With the growth of interest in the attack and defense of deep neural
networks, researchers are focusing more on the robustness of applying them to
devices with limited memory. Thus, unlike adversarial training, which only
considers the balance between accuracy and robustness, we come to a more
meaningful and critical issue, i.e., the balance among accuracy, efficiency and
robustness (AER). Recently, some related works focused on this issue, but with
different observations, and the relations among AER remain unclear. This paper
first investigates the robustness of pruned models with different compression
ratios under the gradual pruning process and concludes that the robustness of
the pruned model drastically varies with different pruning processes,
especially in response to attacks with large strength. Second, we test the
performance of mixing the clean data and adversarial examples (generated with a
prescribed uniform budget) into the gradual pruning process, called adversarial
pruning, and find the following: the pruned model's robustness exhibits high
sensitivity to the budget.

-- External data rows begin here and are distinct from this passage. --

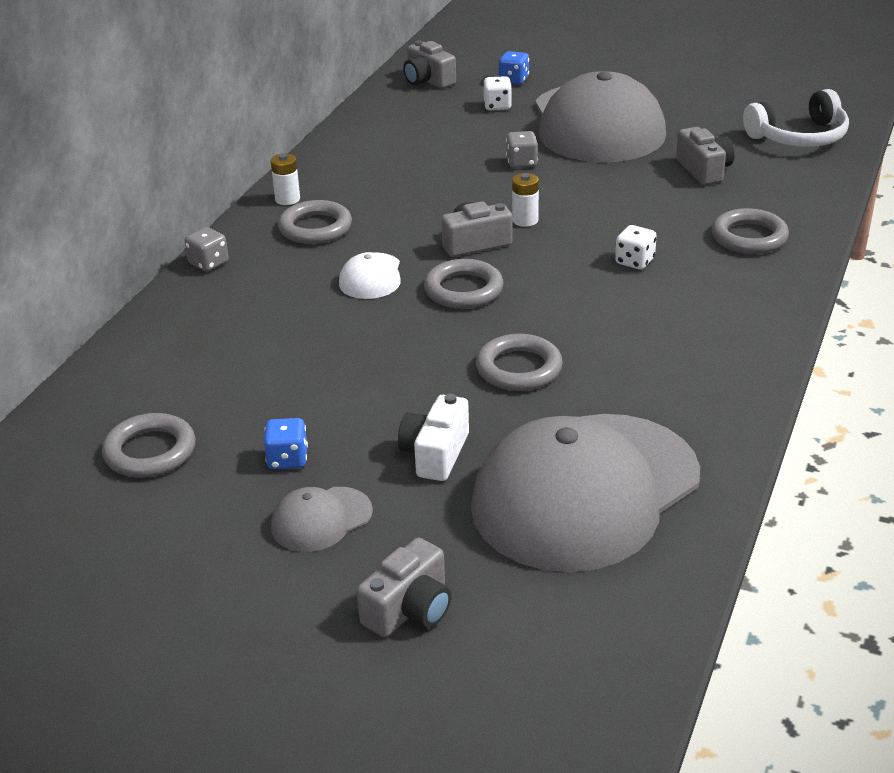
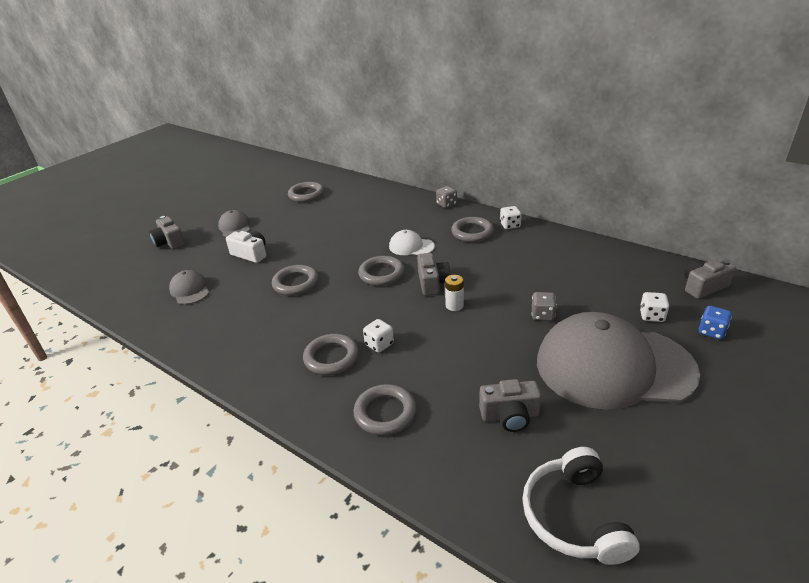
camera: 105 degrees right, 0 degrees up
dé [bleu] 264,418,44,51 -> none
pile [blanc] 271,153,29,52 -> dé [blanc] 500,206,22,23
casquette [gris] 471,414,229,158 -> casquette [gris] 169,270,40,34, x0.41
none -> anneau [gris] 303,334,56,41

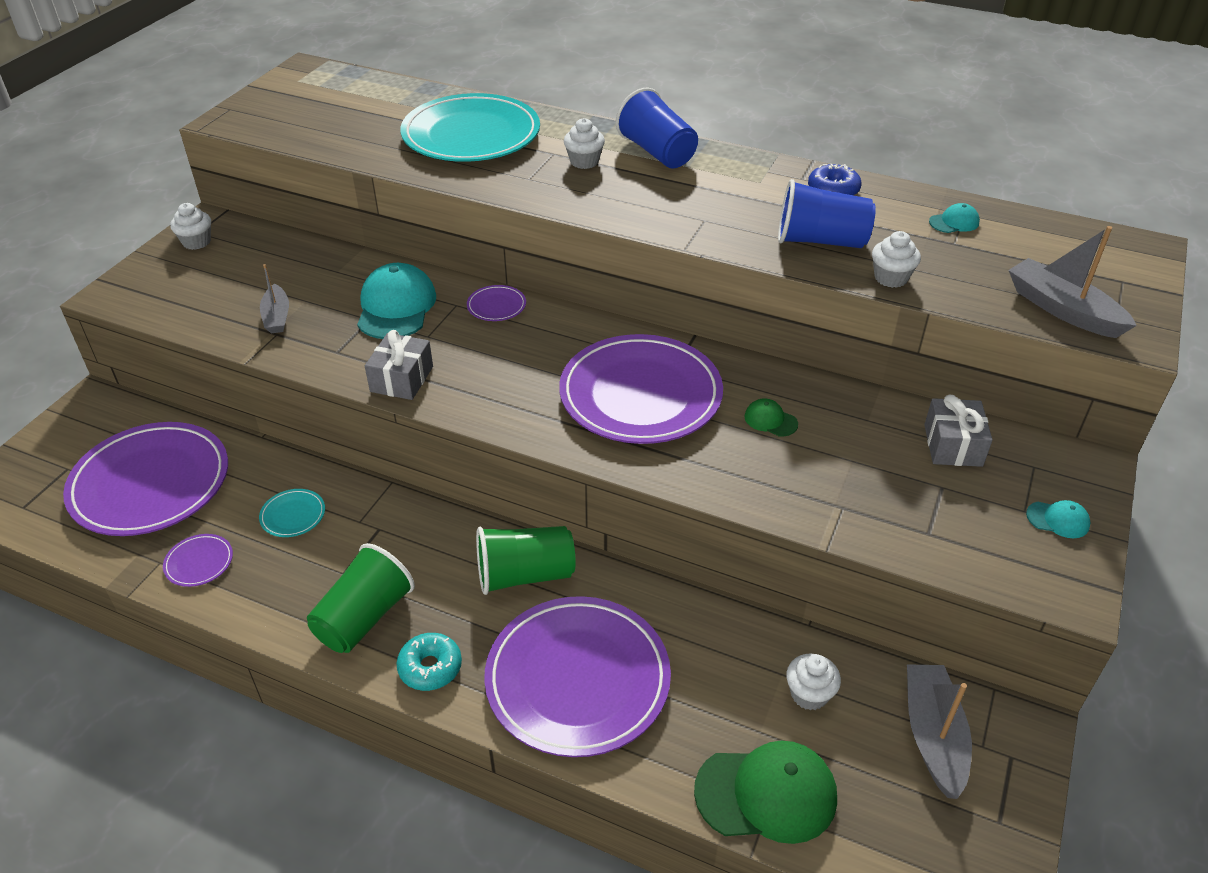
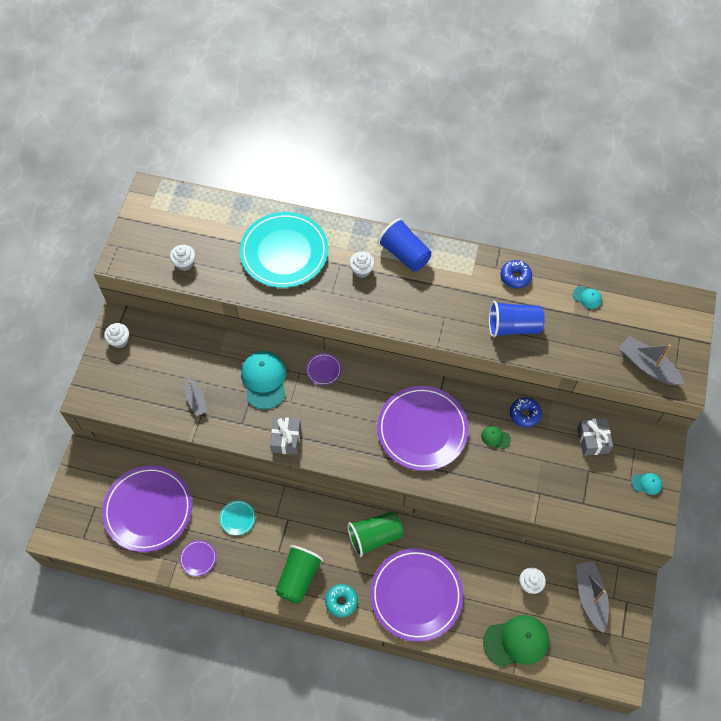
camera: 10 degrees left, 20 degrees up
muffin [blanc] 872,231,49,57 -> muffin [blanc] 170,245,25,26, shifted
casquette [turquoise] 929,203,51,30 -> casquette [turquoise] 573,286,29,23, 60 degrees clockwise
none -> beignet [bleu] 510,397,32,30

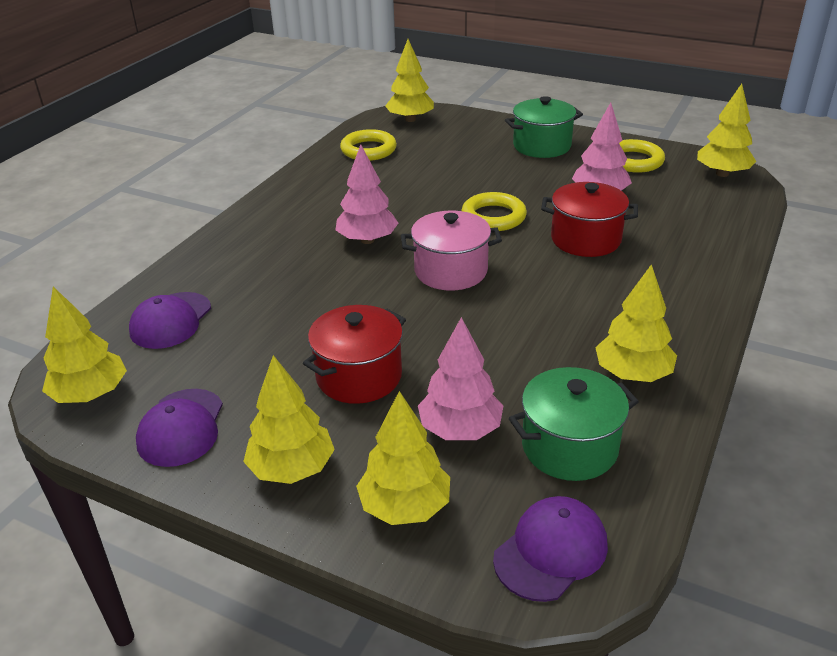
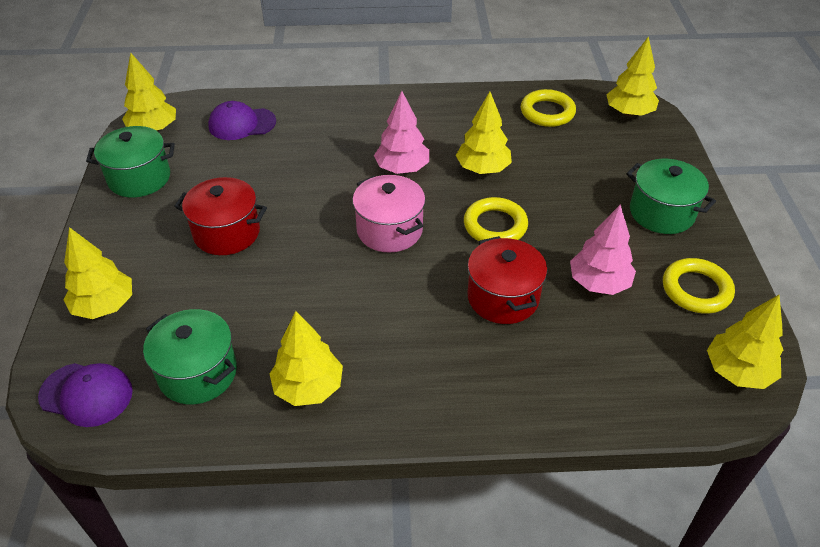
camera: 60 degrees right, 10 degrees up
casquette [violet] 136,389,87,78 -> marmite [vert] 86,126,89,71
arbre [jaune] 243,355,92,129 -> arbre [jaune] 456,92,56,82, shifted
arbre [rose] 418,317,85,123 -> none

Furthermore, to better balance the AER, we propose
an approach called blind adversarial pruning (BAP), which introduces the idea
of blind adversarial training into the gradual pruning process. The main idea
is to use a cutoff-scale strategy to adaptively estimate a nonuniform budget to
modify the AEs used during pruning, thus ensuring that the strengths of AEs are
dynamically located within a reasonable range at each pruning step and
ultimately improving the overall AER of the pruned model. The experimental
results obtained using BAP for pruning classification models based on several
benchmarks demonstrate the competitive performance of this method: the
robustness of the model pruned by BAP is more stable among varying pruning
processes, and BAP exhibits better overall AER than adversarial pruning.